**Aim of the exercise**
A faithful copy of the entries, without any pictures, is what is needed here.

Collected data
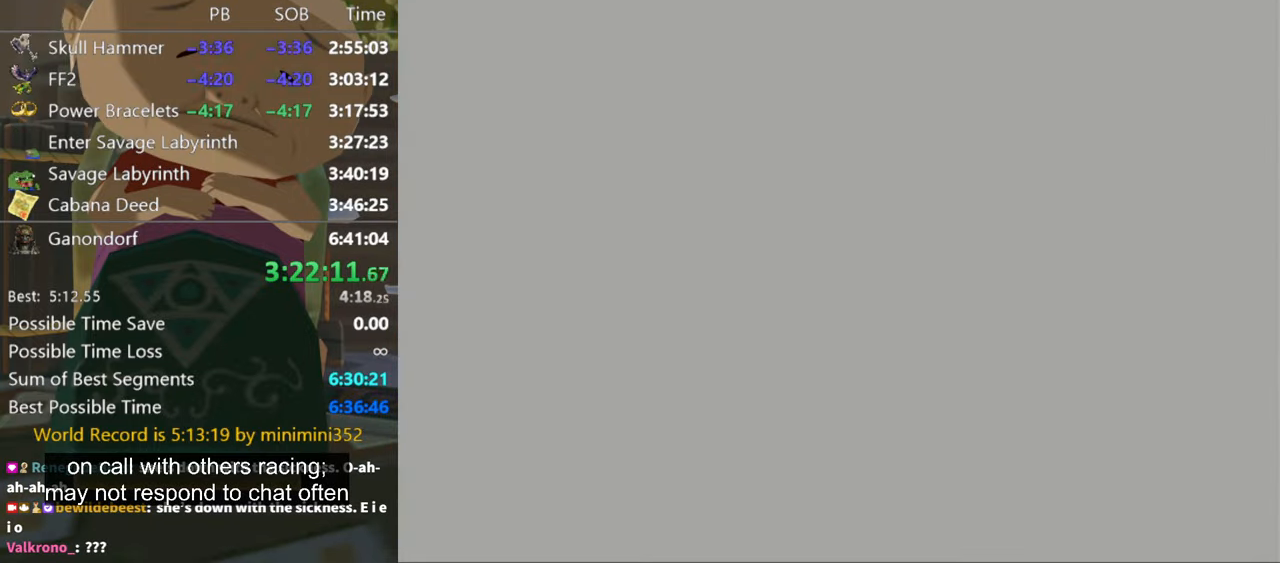
{"buttons": [], "left_stick": "center", "right_stick": "center", "events": []}
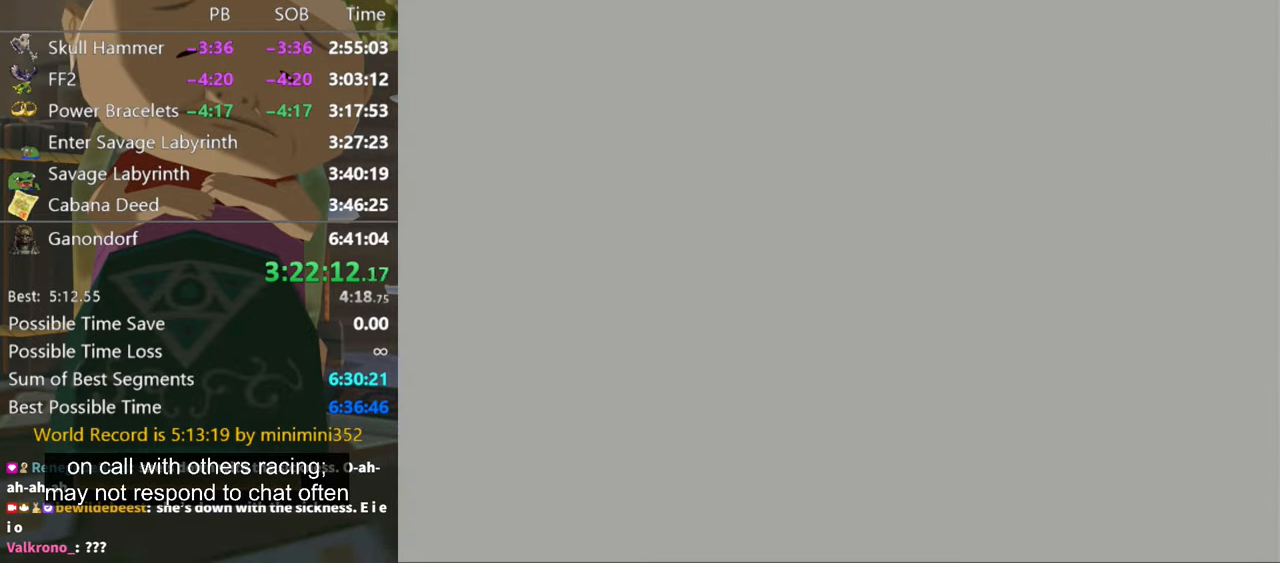
{"buttons": [], "left_stick": "up", "right_stick": "down", "events": [[66, "right_stick", "down"], [100, "left_stick", "up"], [266, "right_stick", "center"], [400, "right_stick", "down"]]}
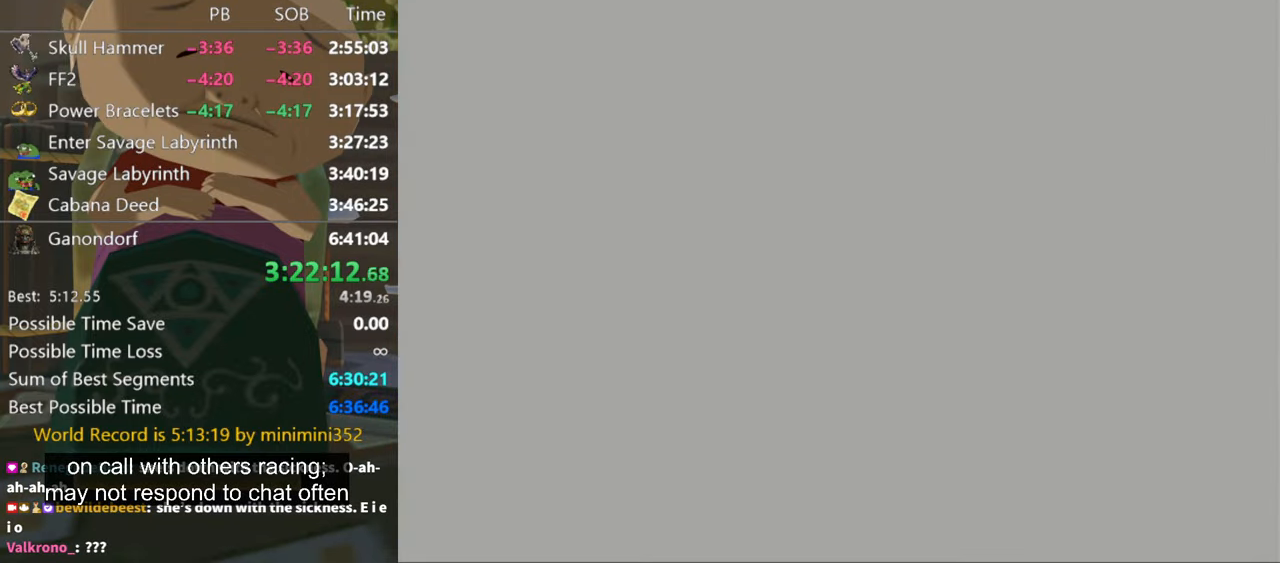
{"buttons": [], "left_stick": "up", "right_stick": "down", "events": []}
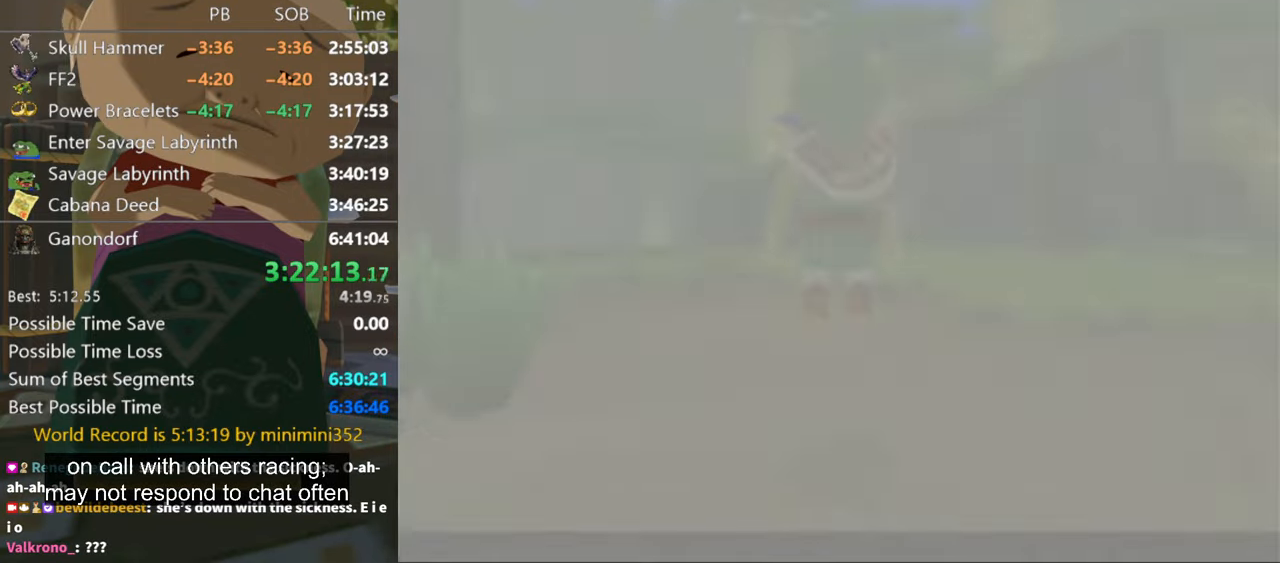
{"buttons": [], "left_stick": "up-right", "right_stick": "down", "events": [[500, "left_stick", "up-right"]]}
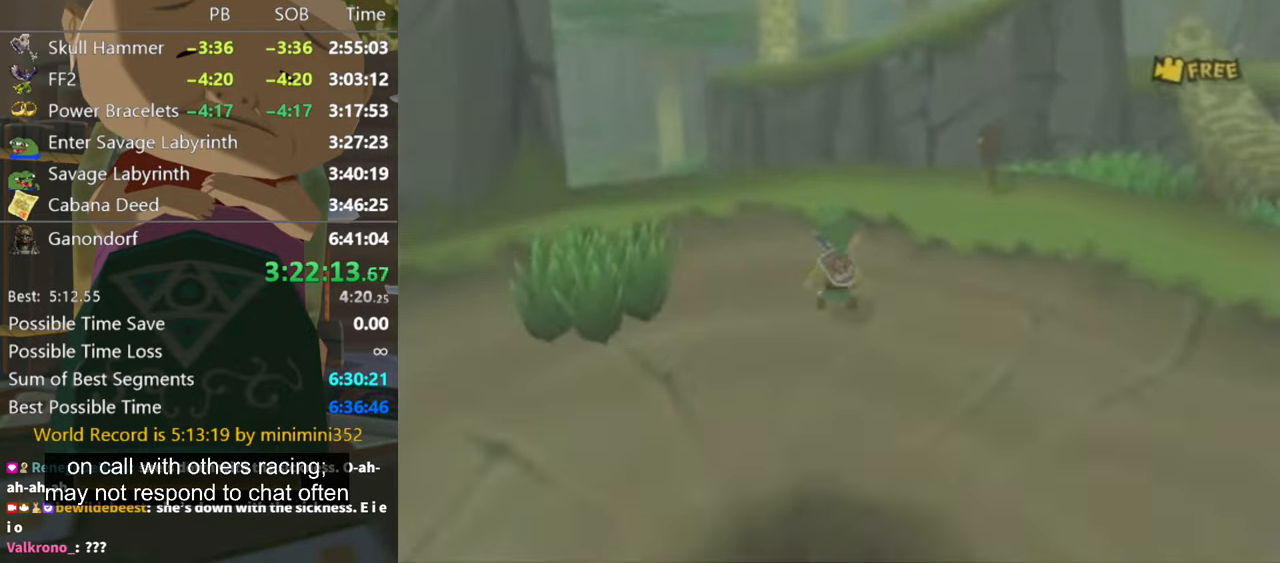
{"buttons": [], "left_stick": "up-right", "right_stick": "center", "events": [[133, "right_stick", "down-left"], [400, "right_stick", "center"]]}
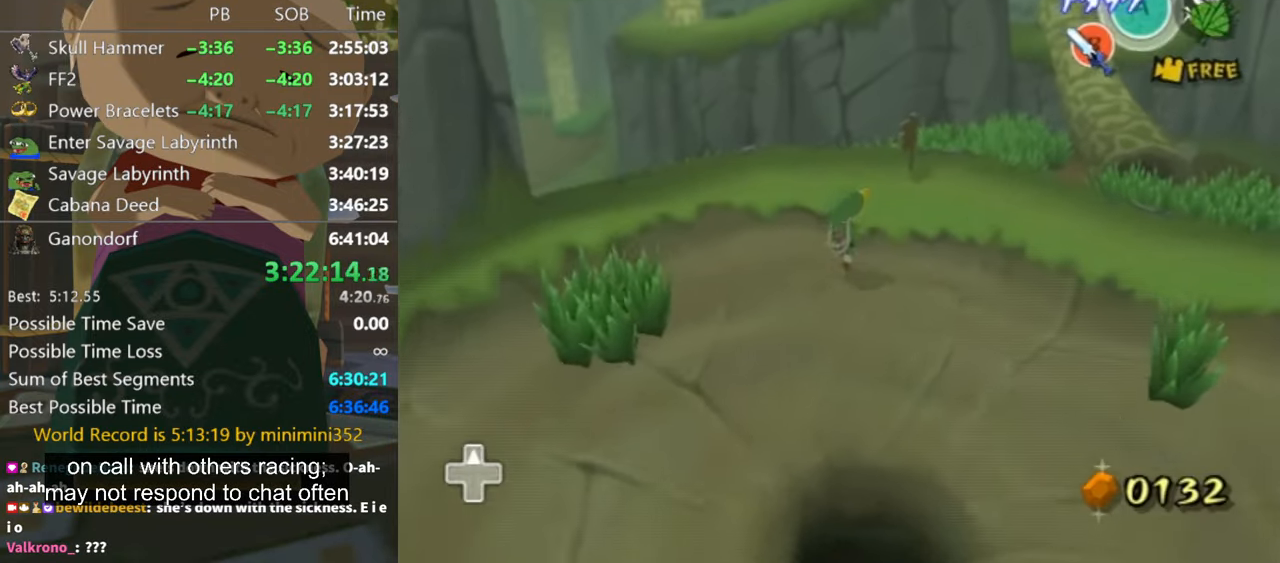
{"buttons": [], "left_stick": "up-right", "right_stick": "center", "events": [[100, "A", "down"], [166, "A", "up"]]}
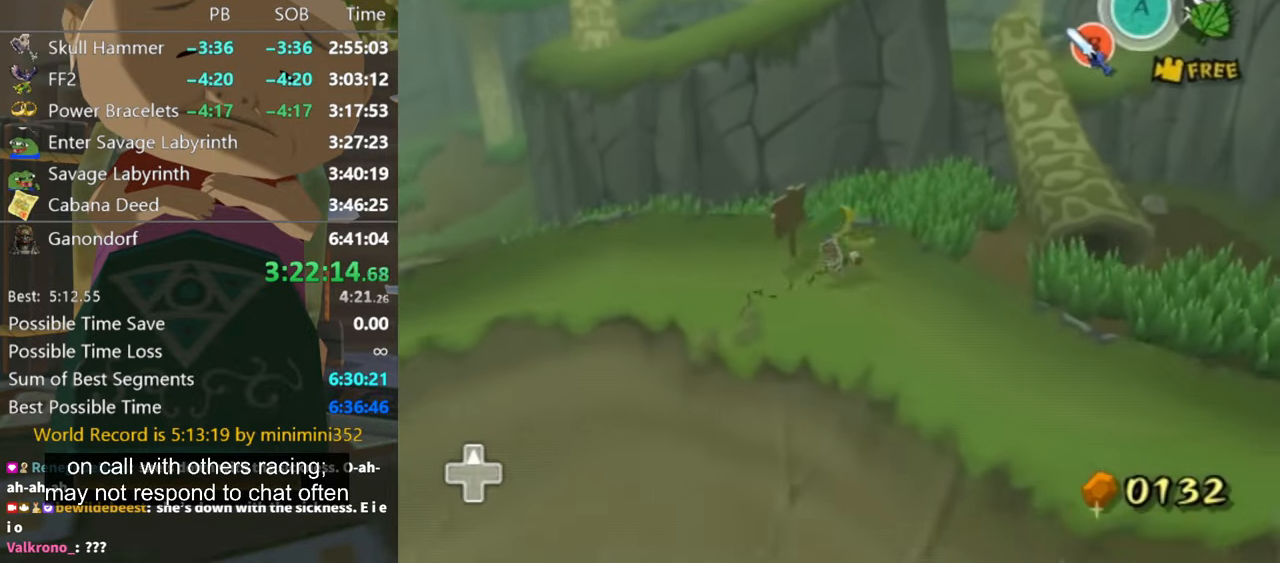
{"buttons": [], "left_stick": "up-right", "right_stick": "center", "events": [[233, "A", "down"], [300, "A", "up"]]}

**Answer area**
{"buttons": [], "left_stick": "center", "right_stick": "center", "events": []}
{"buttons": [], "left_stick": "up", "right_stick": "down", "events": [[66, "right_stick", "down"], [100, "left_stick", "up"], [266, "right_stick", "center"], [400, "right_stick", "down"]]}
{"buttons": [], "left_stick": "up", "right_stick": "down", "events": []}
{"buttons": [], "left_stick": "up-right", "right_stick": "down", "events": [[500, "left_stick", "up-right"]]}
{"buttons": [], "left_stick": "up-right", "right_stick": "center", "events": [[133, "right_stick", "down-left"], [400, "right_stick", "center"]]}
{"buttons": [], "left_stick": "up-right", "right_stick": "center", "events": [[100, "A", "down"], [166, "A", "up"]]}
{"buttons": [], "left_stick": "up-right", "right_stick": "center", "events": [[233, "A", "down"], [300, "A", "up"]]}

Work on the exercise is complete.